--- START ---
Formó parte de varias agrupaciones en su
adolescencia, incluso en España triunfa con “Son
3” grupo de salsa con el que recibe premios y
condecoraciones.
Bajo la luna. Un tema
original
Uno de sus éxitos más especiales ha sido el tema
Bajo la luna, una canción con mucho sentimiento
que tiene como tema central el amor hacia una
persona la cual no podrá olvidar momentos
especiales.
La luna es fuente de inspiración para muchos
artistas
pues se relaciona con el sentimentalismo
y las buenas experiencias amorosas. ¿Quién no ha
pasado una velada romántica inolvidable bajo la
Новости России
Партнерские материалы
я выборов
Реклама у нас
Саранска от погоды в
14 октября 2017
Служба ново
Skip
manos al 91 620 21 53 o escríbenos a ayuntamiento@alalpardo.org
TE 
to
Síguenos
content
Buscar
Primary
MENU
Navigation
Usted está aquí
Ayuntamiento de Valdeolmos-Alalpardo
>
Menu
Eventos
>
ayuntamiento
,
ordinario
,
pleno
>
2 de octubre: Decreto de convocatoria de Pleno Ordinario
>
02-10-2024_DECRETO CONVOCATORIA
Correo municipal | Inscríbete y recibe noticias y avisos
--- END ---
--- START ---
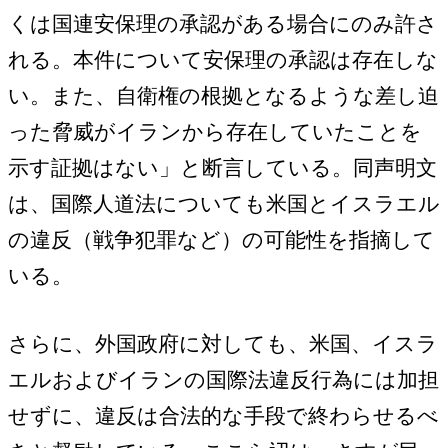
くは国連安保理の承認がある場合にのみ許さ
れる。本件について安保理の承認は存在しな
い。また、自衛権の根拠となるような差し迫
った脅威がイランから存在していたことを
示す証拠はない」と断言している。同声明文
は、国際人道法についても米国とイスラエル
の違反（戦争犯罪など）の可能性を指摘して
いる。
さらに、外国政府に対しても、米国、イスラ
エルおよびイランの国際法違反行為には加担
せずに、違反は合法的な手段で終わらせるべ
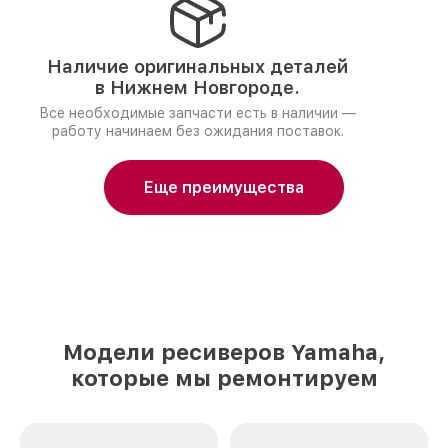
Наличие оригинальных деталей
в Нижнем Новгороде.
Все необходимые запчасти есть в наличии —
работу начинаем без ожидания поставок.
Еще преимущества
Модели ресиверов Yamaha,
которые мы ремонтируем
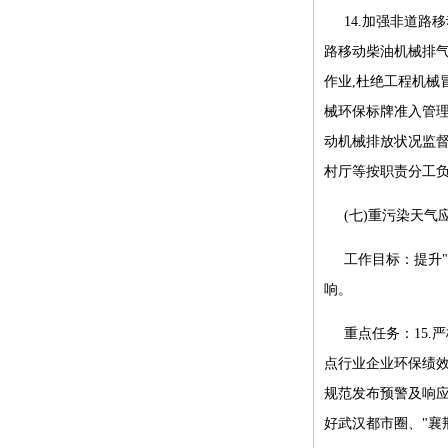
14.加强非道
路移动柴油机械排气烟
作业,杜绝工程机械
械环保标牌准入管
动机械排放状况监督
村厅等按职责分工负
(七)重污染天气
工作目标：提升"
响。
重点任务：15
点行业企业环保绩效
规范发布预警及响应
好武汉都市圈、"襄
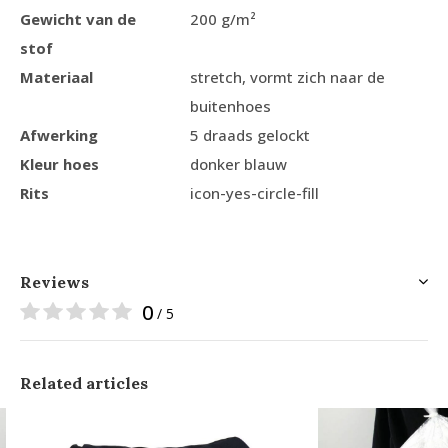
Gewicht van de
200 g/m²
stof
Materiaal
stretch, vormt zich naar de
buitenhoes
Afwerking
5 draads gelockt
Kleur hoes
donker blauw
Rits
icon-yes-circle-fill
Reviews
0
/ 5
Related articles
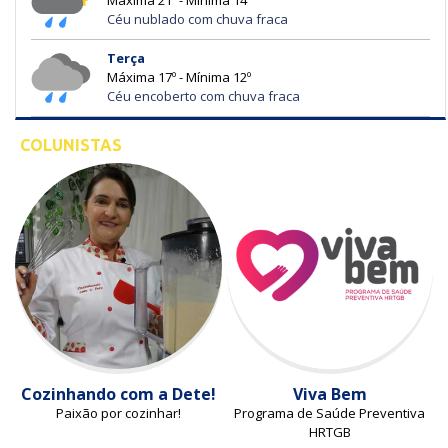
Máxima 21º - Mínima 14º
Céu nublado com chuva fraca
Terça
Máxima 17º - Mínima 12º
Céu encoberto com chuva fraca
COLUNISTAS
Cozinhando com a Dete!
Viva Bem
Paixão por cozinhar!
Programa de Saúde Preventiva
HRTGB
--- END ---
ASSIGNED TASK — Copy the lines from the one containing "くは国連安保理の承認がある場合にのみ許さ" through the one containing "せずに、違反は合法的な手段で終わらせるべ", substituting "安全保障理事会" for "安保理" and changing nothing else.

SOLUTION FOR THIS PROBLEM —
くは国連安全保障理事会の承認がある場合にのみ許さ
れる。本件について安全保障理事会の承認は存在しな
い。また、自衛権の根拠となるような差し迫
った脅威がイランから存在していたことを
示す証拠はない」と断言している。同声明文
は、国際人道法についても米国とイスラエル
の違反（戦争犯罪など）の可能性を指摘して
いる。
さらに、外国政府に対しても、米国、イスラ
エルおよびイランの国際法違反行為には加担
せずに、違反は合法的な手段で終わらせるべ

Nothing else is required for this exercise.